Ma per acquisirla, la fiducia, occorre creare e mantenere le condizioni ottimali per la vita dell'impresa, a maggior ragione se è piccola. Lo Statuto dell'impresa, la legge annuale per lo sviluppo delle Pmi prevista dallo Small business act europeo, ma anche la riforma degli incenivi e il pacchetto delle liberalizzazioni dovevano servire a questo scopo. Uno sforzo di visibilità, prima di tutto culturale, molto apprezzabile.
Peccato che lo Statuto, da oggi all'esame dell'aula della Camera, contenga poche misure di reale tutela per le imprese e conservi un quadro generico di norme-cornice, l'ideale per una tradizione di "economia dell'auspicio", buona per i giuristi meno per i capitani d'industria.
Ciò fa il paio con la recente archiviazione di quella che era stata salutata come la «scossa» per l'economia (copyright Silvio Berlusconi) fatta appunto di riforma degli incentivi, nuove liberalizzazioni e semplificazioni a partire dallo snellimento nelle fasi burocratiche per l'avvio di un'impresa o per la sua regolarizzazione in tema di ambiente. Nulla, reset. Se ne parla in futuro. In attesa che segnali importanti vengano a maggio, quando l'ennesimo decreto assumerà le vesti miste di dl omnibus e di manovra d'estate, non resta che prendere atto di quanto sia stata occhiuta finora l'amministrazione.

Basti pensare che dallo Statuto resta in bilico la norma di bon ton commerciale da parte dello stato in caso di mancati pagamenti o di pagamenti in ritardo (oggi la media è 300 giorni, un periodo che, tra privati, porta dritto in tribunale). Per non parlare della riserva del 50% degli incentivi proprio alle Pmi (annuncio che tuttavia non avrebbe retto l'esame europeo), di cui non c'è traccia. Tutto rinviato.
Sempre a ridosso dell'estate si riparlerà di regole più facili per la trasmissione d'impresa, per il microcredito, per il capitale di rischio. Per ora intenzioni – certo buone intenzioni – ancora da verificare. Come sono buone le intenzioni dello Statuto sui rimandi a provvedimenti futuri (futuri, però) per evitare monopoli o forme di compressione da parte di soggetti grandi su soggetti più piccoli.

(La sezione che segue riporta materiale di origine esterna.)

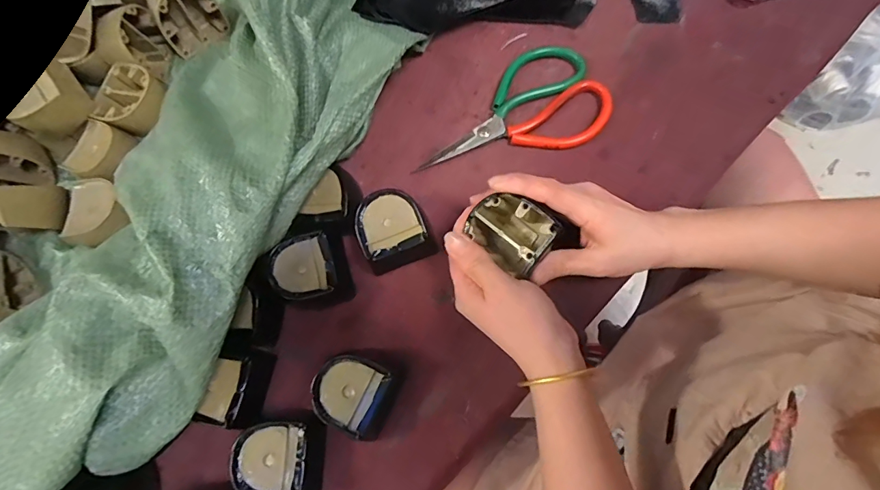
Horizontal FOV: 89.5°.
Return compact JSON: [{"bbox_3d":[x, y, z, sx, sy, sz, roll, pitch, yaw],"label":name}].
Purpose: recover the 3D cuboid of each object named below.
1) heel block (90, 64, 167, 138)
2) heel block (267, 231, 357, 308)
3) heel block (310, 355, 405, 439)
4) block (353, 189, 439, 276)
[{"bbox_3d":[-0.316,-0.149,0.453,0.054,0.029,0.063,20,79,11],"label":"heel block"},{"bbox_3d":[-0.114,0.026,0.391,0.060,0.044,0.062,-26,77,-1],"label":"heel block"},{"bbox_3d":[-0.068,0.118,0.363,0.061,0.043,0.057,26,81,10],"label":"heel block"},{"bbox_3d":[-0.041,-0.014,0.395,0.061,0.041,0.061,-27,77,-1],"label":"block"}]

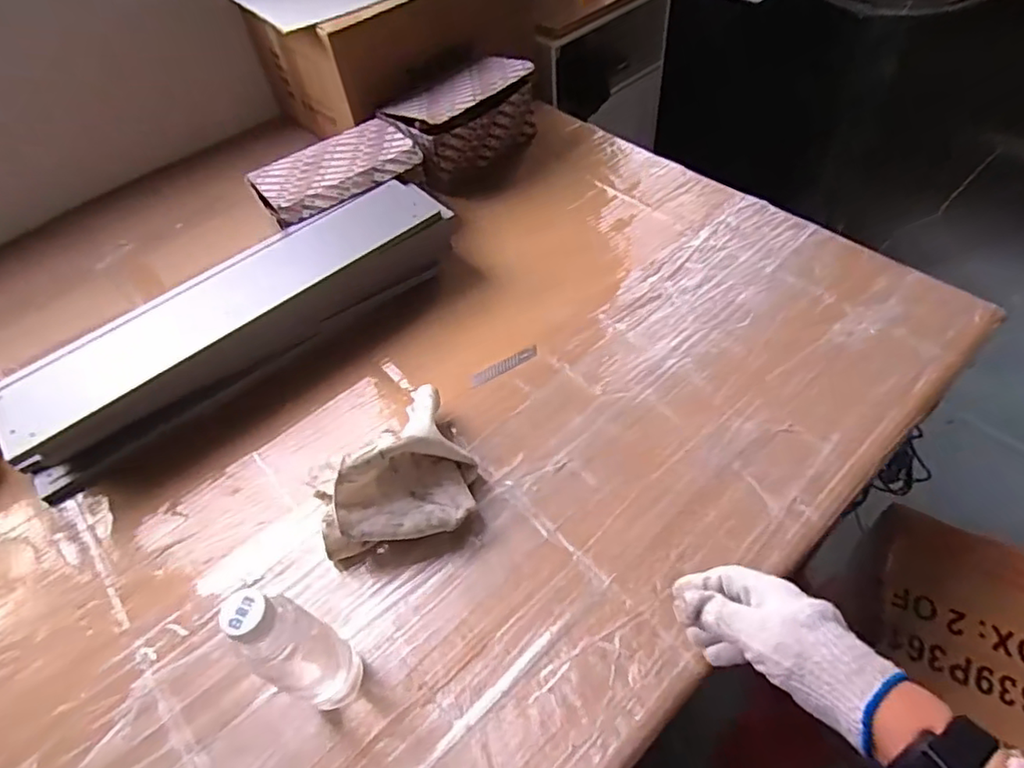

C'è, poi, il tavolo di consultazione permanente al ministero per lo Sviluppo. E c'è Mr Pmi, Giuseppe Tripoli, che – si veda l'intervista sul Sole 24 Ore di venerdì 11 marzo – ha spiegato come il suo ruolo sia di ombudsman delle micro aziende, di difesore civico, di facilitatore di contatti tra imprese e istituzioni. Niente poteri sanzionatori, niente dotazione economica. Moral suasion. Gli servirà una persuasività degna di un Cardinal Mazarino; per ora ha dovuto digerire, proprio al debutto, l'assenza di misure concrete per le aziende. Un battesimo che ha tutto l'aspetto di "un buon giorno che si vede dal mattino". Non vorremmo che Pmi diventasse l'acronimo per Probabili Misure Inutili.